Genius Envy
In the go-go days of the ’80s art market, it seemed as if any old stockbroker with a creative streak and a penchant for self-promotion could have been crowned “King Midas of SoHo.” In fact, one of them was. Back in, say, 1983, when Saturday afternoon gallery strollers encountered a ready-made, plexiglass-encased vacuum cleaner courtesy of Jeff Koons, they usually had the same, amazed, open-mouthed reaction: “I could have done that.”
Unlike Warhol and Duchamp before him, Koons wasn’t out to infuse everyday objects like soup cans and blonde movie stars with extraordinary meaning. Instead, Koons was interested in eliminating meaning - parodying shiny things by making them even shinier. By proclaiming himself the “most written-about artist in the world,” Koons became the ultimate art world parodist. Only by crowning himself King of Pop could he skewer the other King of Pop.
More than a decade on, today’s parodists know that those who can, do, while those who can’t, redo. Still, they must ache for the life that Koons enjoyed - wine-soaked gallery openings, ArtForum covers, an Italian porn star for a wife. But, since the bottom fell out of the art market just around, say, October 1987, the parodists of today can’t hope to enjoy Koons-like riches. Instead, they’re stuck with nonprofit art spaces - where society types masquerade as curators - or the web. Thanks to the brass ring of press coverage and ad banners, most choose the latter. These days it’s easy for a young, budding parodist to get hooked on the illicit thrill of digital caricature. Combine a need to blow off some work-induced stress with the common desire to surf a bastardized version of the corporate web site, and boom - the Zippy the Pinhead active filter appears. It’s the equivalent of that first hit of reefer for the kid in the schoolyard.
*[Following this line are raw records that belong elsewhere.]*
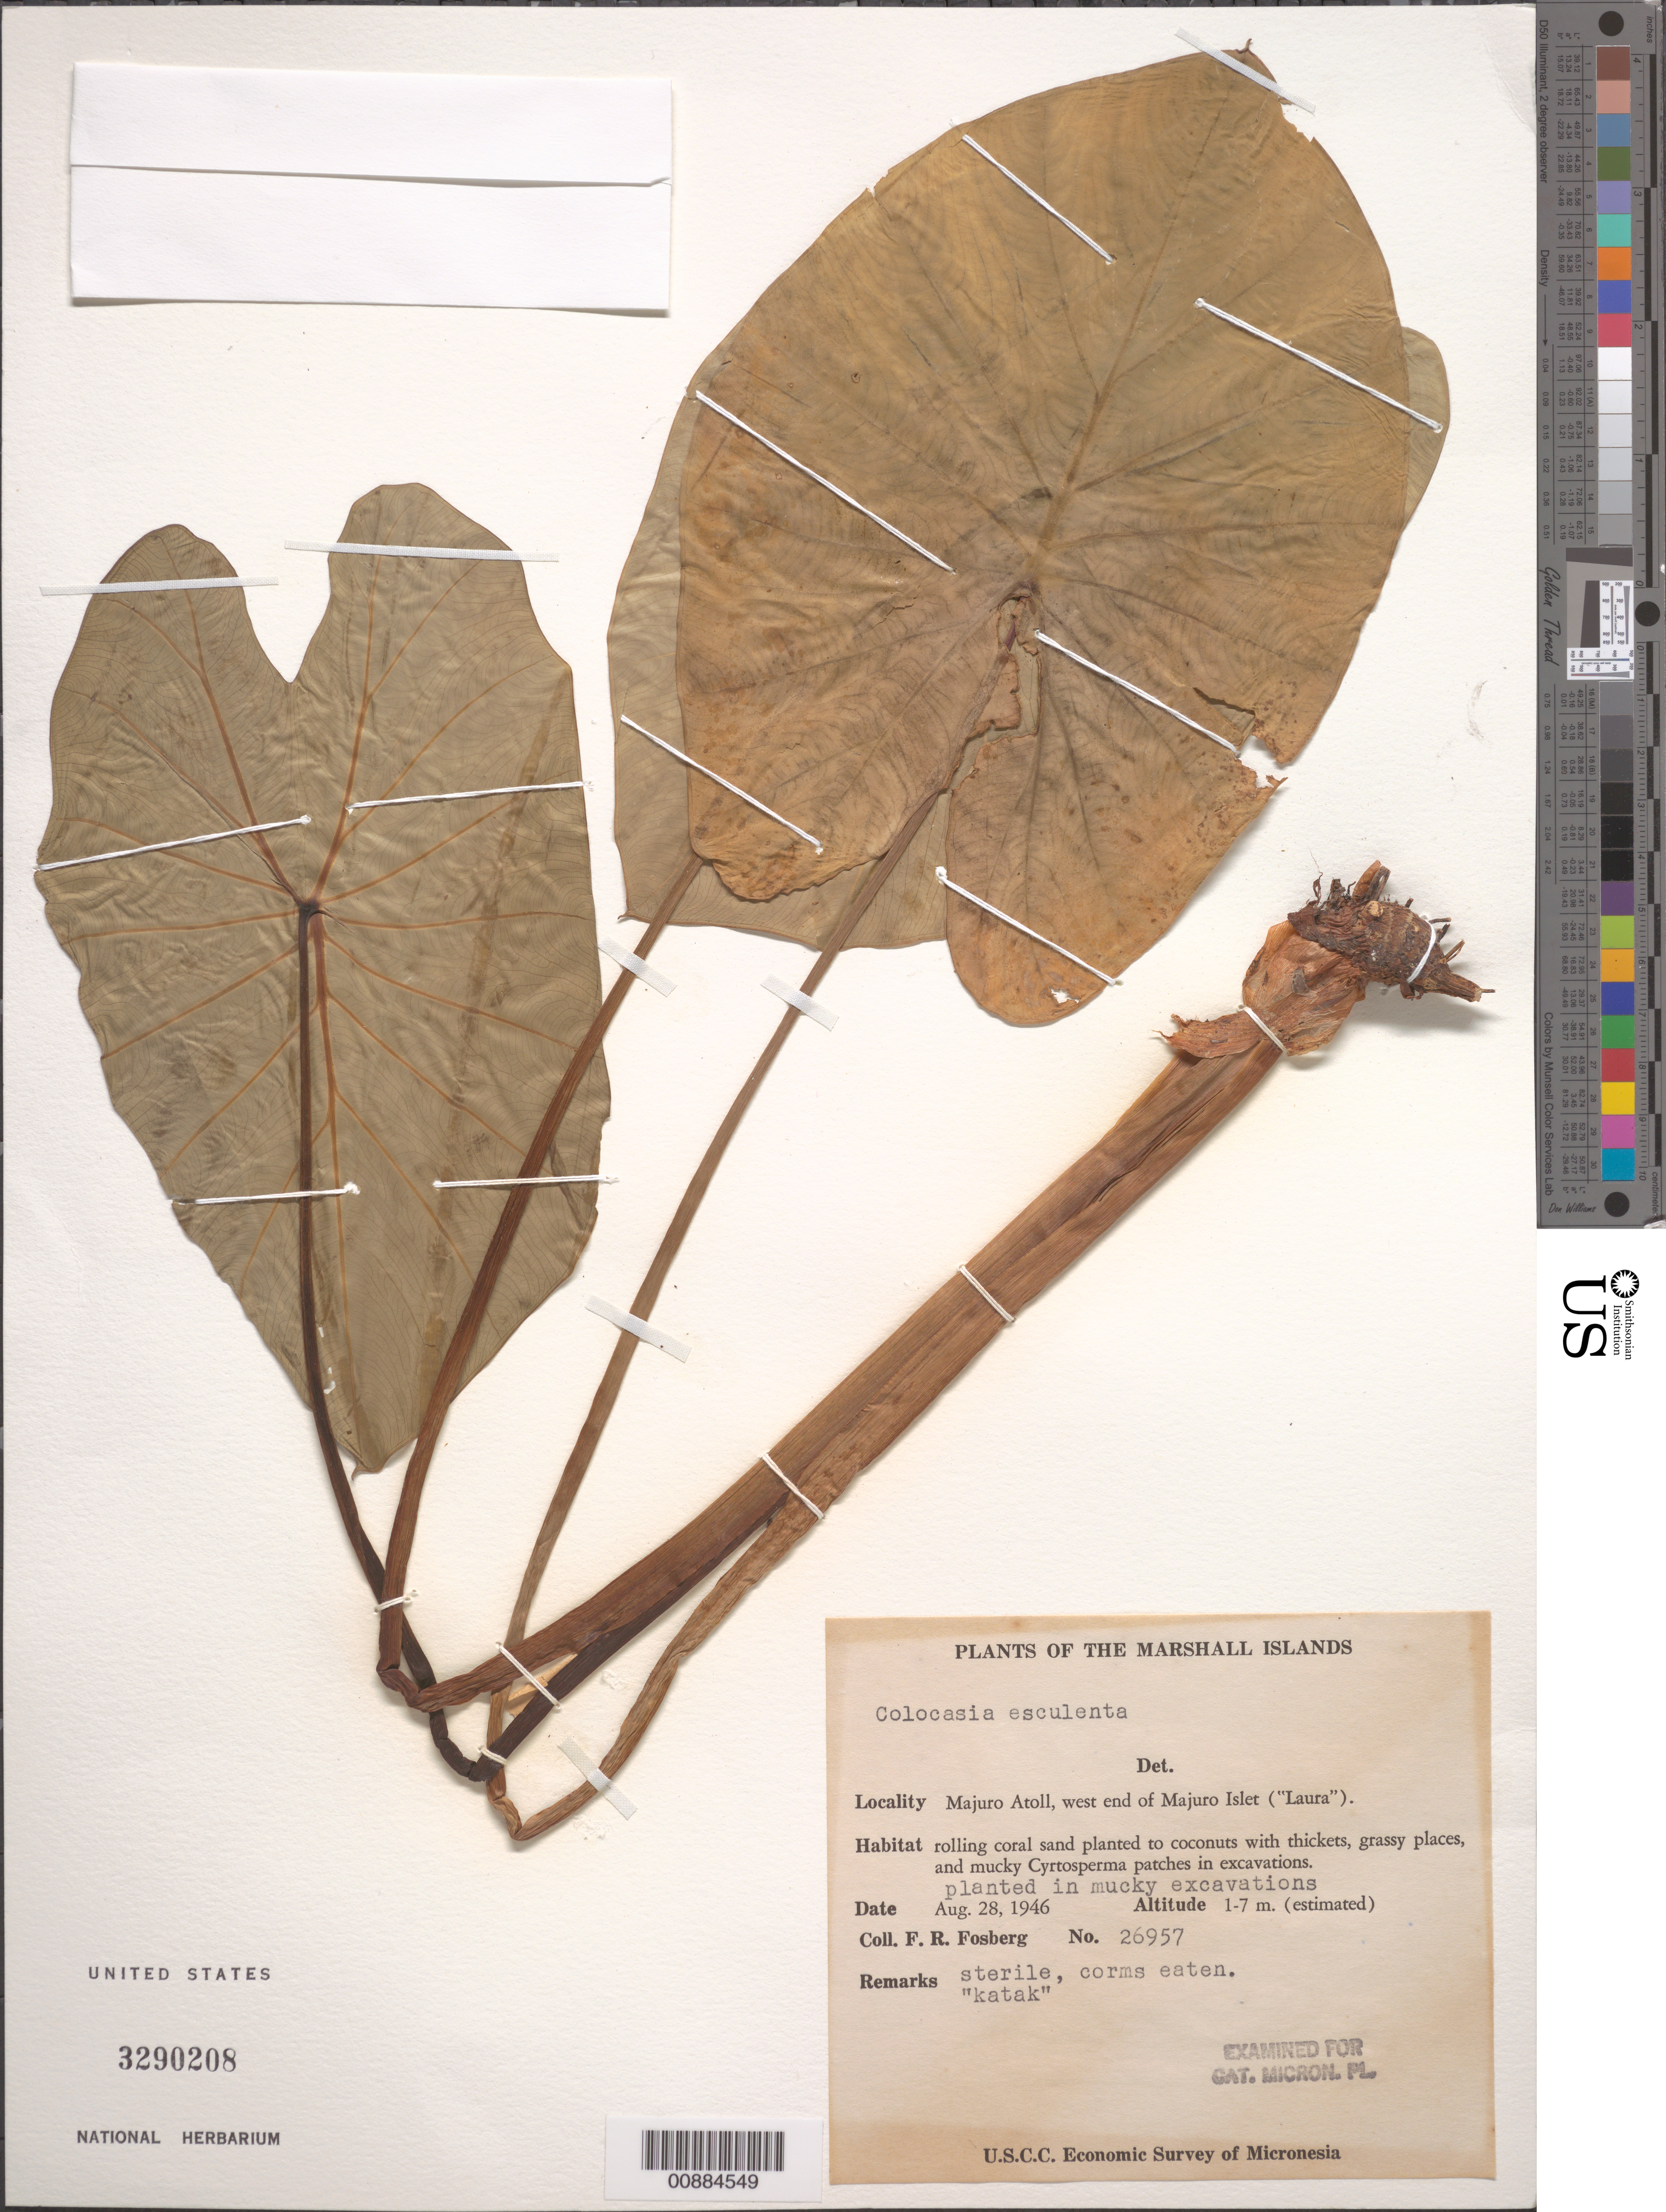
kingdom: Plantae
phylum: Tracheophyta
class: Liliopsida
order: Alismatales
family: Araceae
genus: Colocasia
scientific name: Colocasia esculenta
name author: (L.) Schott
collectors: F. R. Fosberg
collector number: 26957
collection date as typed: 28 Aug 1946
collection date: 1946-08-28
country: Marshall Islands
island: Majuro Atoll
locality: W end of Majuro ("Laura") Islet.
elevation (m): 1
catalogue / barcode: US 3290208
It’s safe, it’s easy, and if their hand eye coordination is good enough, Alt-Tabbing away when the boss walks by will be just as natural as palming the smoking joint when the wrestling coach spotted them behind the high school gym.
Eventually, they’ll turn to stronger stuff and need to steal to support their habit. The standard web browser’s View Source command is the Saturday Night Special of the web. Sure, HTML is easy as hell, but outright robbery is a hell of a lot easier. Armed with a browser, all one needs to jumpstart a web counterfeiting career is some free time and a web server.
And maybe a C-note for a domain name. Case in point: everyone’s favorite web whipping post, Slate, spawned two ripoffs, Stale and Stall. Both swiped layout and images. Both took cheap shots at the khakied ones from the northwest. But Stale had the $100 for “stale.com,” and won the publicity contest hands down.
Sure, your mother told you never to judge a book by its cover. But on the web, image is everything. If the game were based on what’s actually beyond the URL, Stall would be the obvious nominee for the Parody Pulitzer. In the book review category, Stall’s review of Kathy Acker, My Mother, where “250 pages of the book are blank” smartly appeals to the postliterate in all of us. Stale, on the other hand, tries to combine the worst of a decade-old Wendy’s ad with Upton Sinclair in “Where’s the Beef, Inspector?” Nevertheless, Stale wins the ad banners, while Stall languishes with obscure-joke banners.
Stale better watch their back, because sometimes the grandest plans of a parodist backfire. After all, who’s not to say that Stall couldn’t reinvent itself as a parody of Stale? The more likely scenario, however, is that the “Oprah syndrome” takes over, and the cult of the victim (in this case, Kinsley) grows over time. In New York, a mediocre subway mugging transformed an ordinary commuter into the “legendary” Bernard Goetz. On the web, The Squat helped catapult The Spot from just another Southern California soap opera to Cool Site of the Year. If Microsoft were smart, it would acquire both Stale and Stall, set up alternate production staffs, and reap the ad revenue from all three.
Don’t laugh - metaparody’s been done. Some of the web’s more jaundiced parodists have found that the thrill of vandalizing the unsuspecting mark dulls after a while, and instead turn sights on themselves. On the one hand, it’s a way of keeping one step ahead of the pack, of outparodying the parodists. On the other hand, or with the other hand, it’s a bit autoerotic. Sure, it may feel good for a while, but eventually you’ll just go blind. It used to be that high-profile crimes required high-profile tools - automatic weapons, getaway cars, Swiss bank accounts - and thus limited the number of people that could actually pull them off. But on the web, with such easy access to the weapons of choice - browsers, text editors, Paint Shop Pro - the work of the Way New Parodists seems to elicit an oddly familiar response: “I could have done that.”